Yeah. Well, that’s interesting. So, uh, and then I know that you, you also build, um, some of these containers that are specific not to hold the miners, but, um, to hold some of the other gear, right? Like how does that work?

Scot Johnson:

Yeah. So in the center of that string that you had on the, on the screen there for a second actually has, um, a switchgear skid. So we, we make available, you can see there’s a small gap there in between five of those units, um, in the ceiling, there’s a busway, which carries all the electricity, two main breakers. And those main breakers typically you’d have to have an additional piece of switch gear and a pad put in and conduit run up to that switch gear. Um, that’s actually included as part of the unit. So you can just have a separate skid that has all of your switch gear. Um, it saves tens of thousands of dollars of installation costs. You can literally put them together, have the entire thing bolt together in an entire day versus, you know, a week’s worth of work probably by the time you pour pads and run conduit and all of this other stuff, uh, we are working on as well, a separate skid that’ll bolt to that, but also hold the transformer with spill containment and everything built in. That’s not available to market yet, but that’ll be coming out shortly.

Scott Offord:

Yeah, well, that’s interesting. So, so really what you guys are doing is you’re, you’re making, uh, it’s, it’s as turnkey as you can possibly get, like you said, um, some of your customers are, are simply, uh, pumping these things down in oil fields, right. Um, yeah. And, uh, so you, so you’re trying to make it as, as easy as possible to get these things up and running, uh, for your customers wherever they might put them. So what what’s, uh, some more examples of, of where, uh, where these things are being placed.

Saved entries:
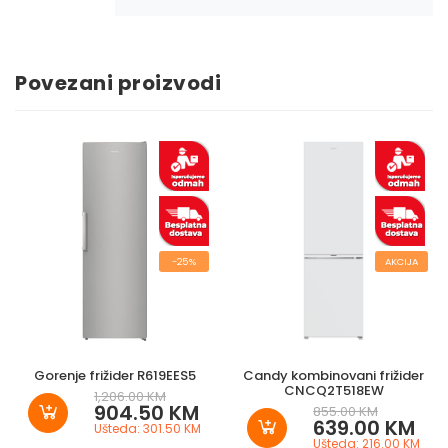
Povezani proizvodi
-25%
AKCIJA
Gorenje frižider R619EES5
Candy kombinovani frižider
CNCQ2T518EW
1,206.00 KM
904.50 KM
855.00 KM
639.00 KM
Ušteda: 301.50 KM
Ušteda: 216.00 KM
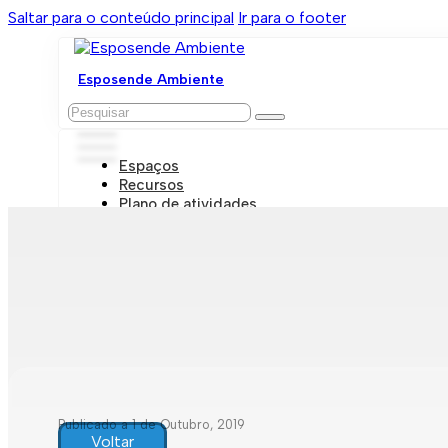
Saltar para o conteúdo principal
Ir para o footer
Esposende Ambiente
Pesquisar
Espaços
Recursos
Plano de atividades
Marcações e visitas
Publicado a 1 de Outubro, 2019
Voltar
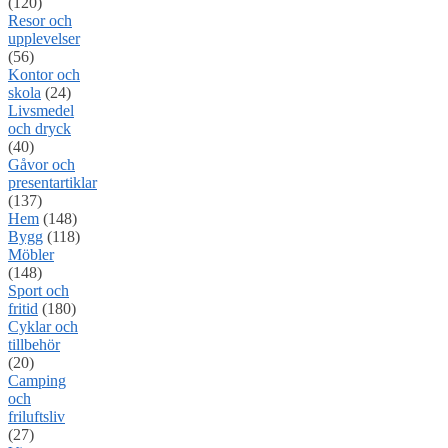
(120)
Resor och
upplevelser
(56)
Kontor och
skola
(24)
Livsmedel
och dryck
(40)
Gåvor och
presentartiklar
(137)
Hem
(148)
Bygg
(118)
Möbler
(148)
Sport och
fritid
(180)
Cyklar och
tillbehör
(20)
Camping
och
friluftsliv
(27)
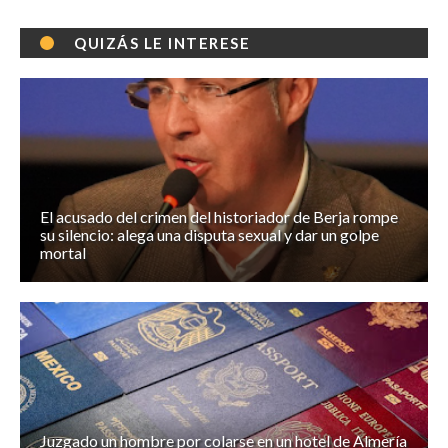
QUIZÁS LE INTERESE
El acusado del crimen del historiador de Berja rompe
su silencio: alega una disputa sexual y dar un golpe
mortal
Juzgado un hombre por colarse en un hotel de Almería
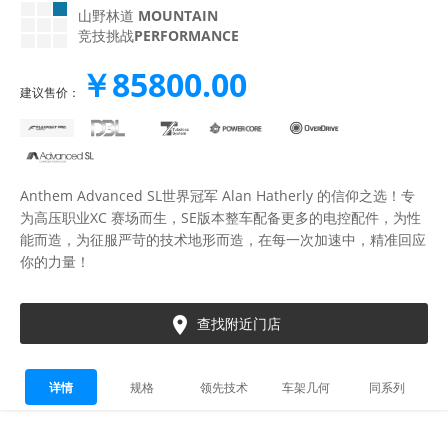
山野林道
MOUNTAIN
竞技挑战
PERFORMANCE
￥85800.00
建议售价：
Anthem Advanced SL世界冠军 Alan Hatherly 的信仰之选！专
为高压职业XC 赛场而生，SE版本整车配备更多的电控配件，为性
能而造，为征服严苛的技术地形而造，在每一次加速中，精准回应
你的力量！

查找附近门店
详情
规格
领先技术
车架几何
同系列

* [EXERCISE BRIEF]: Please quote the transcript, beginning at the words "Yeah, well, that’s" and stopping after "are being placed.". These rows have no connection to the transcript.

* [ANSWER BELOW]:
Yeah, well, that’s interesting. So, so really what you guys are doing is you’re, you’re making, uh, it’s, it’s as turnkey as you can possibly get, like you said, um, some of your customers are, are simply, uh, pumping these things down in oil fields, right. Um, yeah. And, uh, so you, so you’re trying to make it as, as easy as possible to get these things up and running, uh, for your customers wherever they might put them. So what what’s, uh, some more examples of, of where, uh, where these things are being placed.